CANBERRA: Terrorist attacks could surge around the globe if coalition forces withdrew from Afghanistan, Australia's defense chief said yesterday.

Chief of the Defense Force and Air Chief Marshal Angus Houston said a coalition withdrawal would lead to a civil war the Taliban most likely would win. There has already been a rise in insurgent violence ahead of presidential elections in Afghanistan next month.

Record casualties

Houston's remarks came on a day of news that had politicians in the US and Britain braced for similar defenses of the war effort.

CNN reported that four US soldiers were killed late on Monday in what the NATO command said was a roadside bombing. If confirmed, the deaths would raise the total of US military fatalities in Afghanistan to 30 in July, the highest monthly toll since US troops arrived in Afghanistan in October 2001; 659 have died over the course of the war.

Yesterday, a British soldier was killed while on patrol in southern Afghanistan, the 18th to die this month as the fighting in Helmand Province has intensified. His death brings to 187 the number of British servicemen killed since the war began in 2001.

Also yesterday, Taliban militants attacked three government buildings and a US base in two eastern cities Tuesday in near-simultaneous attacks, a signature of major Taliban assaults. Eight insurgents and six Afghan security forces died.

Houston told reporters Afghan security forces were not yet at the stage where they could prevail over the insurgent forces and that could take another four to five years.

There are currently about 90,000 coalition troops from about 40 nations in Afghanistan. About two-thirds of the soldiers are from the US, including 21,000 deployed this year.

Last week, the total of international military fatalities in Afghanistan for July surpassed the previous record tally for one month. The previous mark was 46; counting Monday's deaths, the total for July would be at least 56, according to a CNN count of official statistics.

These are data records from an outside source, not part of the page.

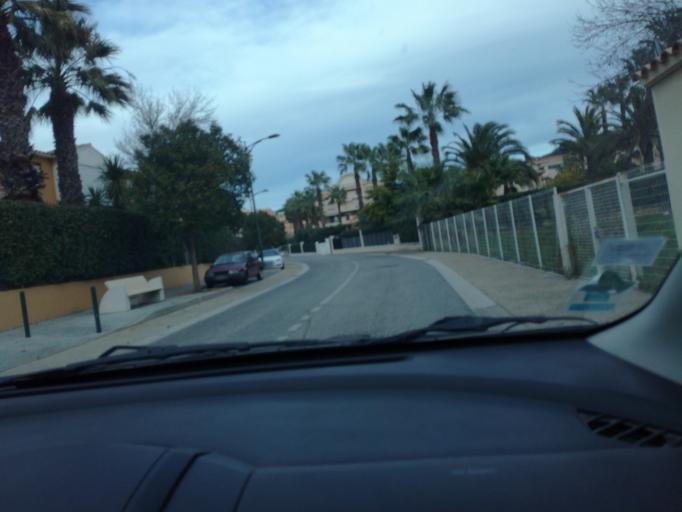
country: FR
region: Provence-Alpes-Cote d'Azur
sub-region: Departement du Var
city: Hyeres
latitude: 43.1202
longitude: 6.1165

Australia now has some 1,500 troops in Afghanistan, most operating in the dangerous southern region.

"If the Taliban were to prevail we would be likely to go back to the circumstances that we had before 2001 where the Taliban hosted groups like Al-Qaida," Houston said.

Prior to the Taliban's defeat, Al-Qaida had established extensive infrastructure to train their own and other terrorists from around the world, including some of those responsible for the 2002 Bali bombing.

He said terrorists sheltering in the Afghanistan-Pakistan border region would move back into the valleys, conducting training and planning attacks around the world if the coalition was to withdraw.

'We have seen this before'

"We are likely to see major attacks effected in western countries, indeed any country around the world where the terrorists decide they need to have an effect. We have seen this before," he said.

Australian Prime Minister Kevin Rudd said the government was mindful of the human cost of the war against terror and that Afghanistan was once a terrorist training hub.

"Remember, terrorism and terrorists in southeast Asia have been trained in Afghanistan, let's always bear this in mind," he said.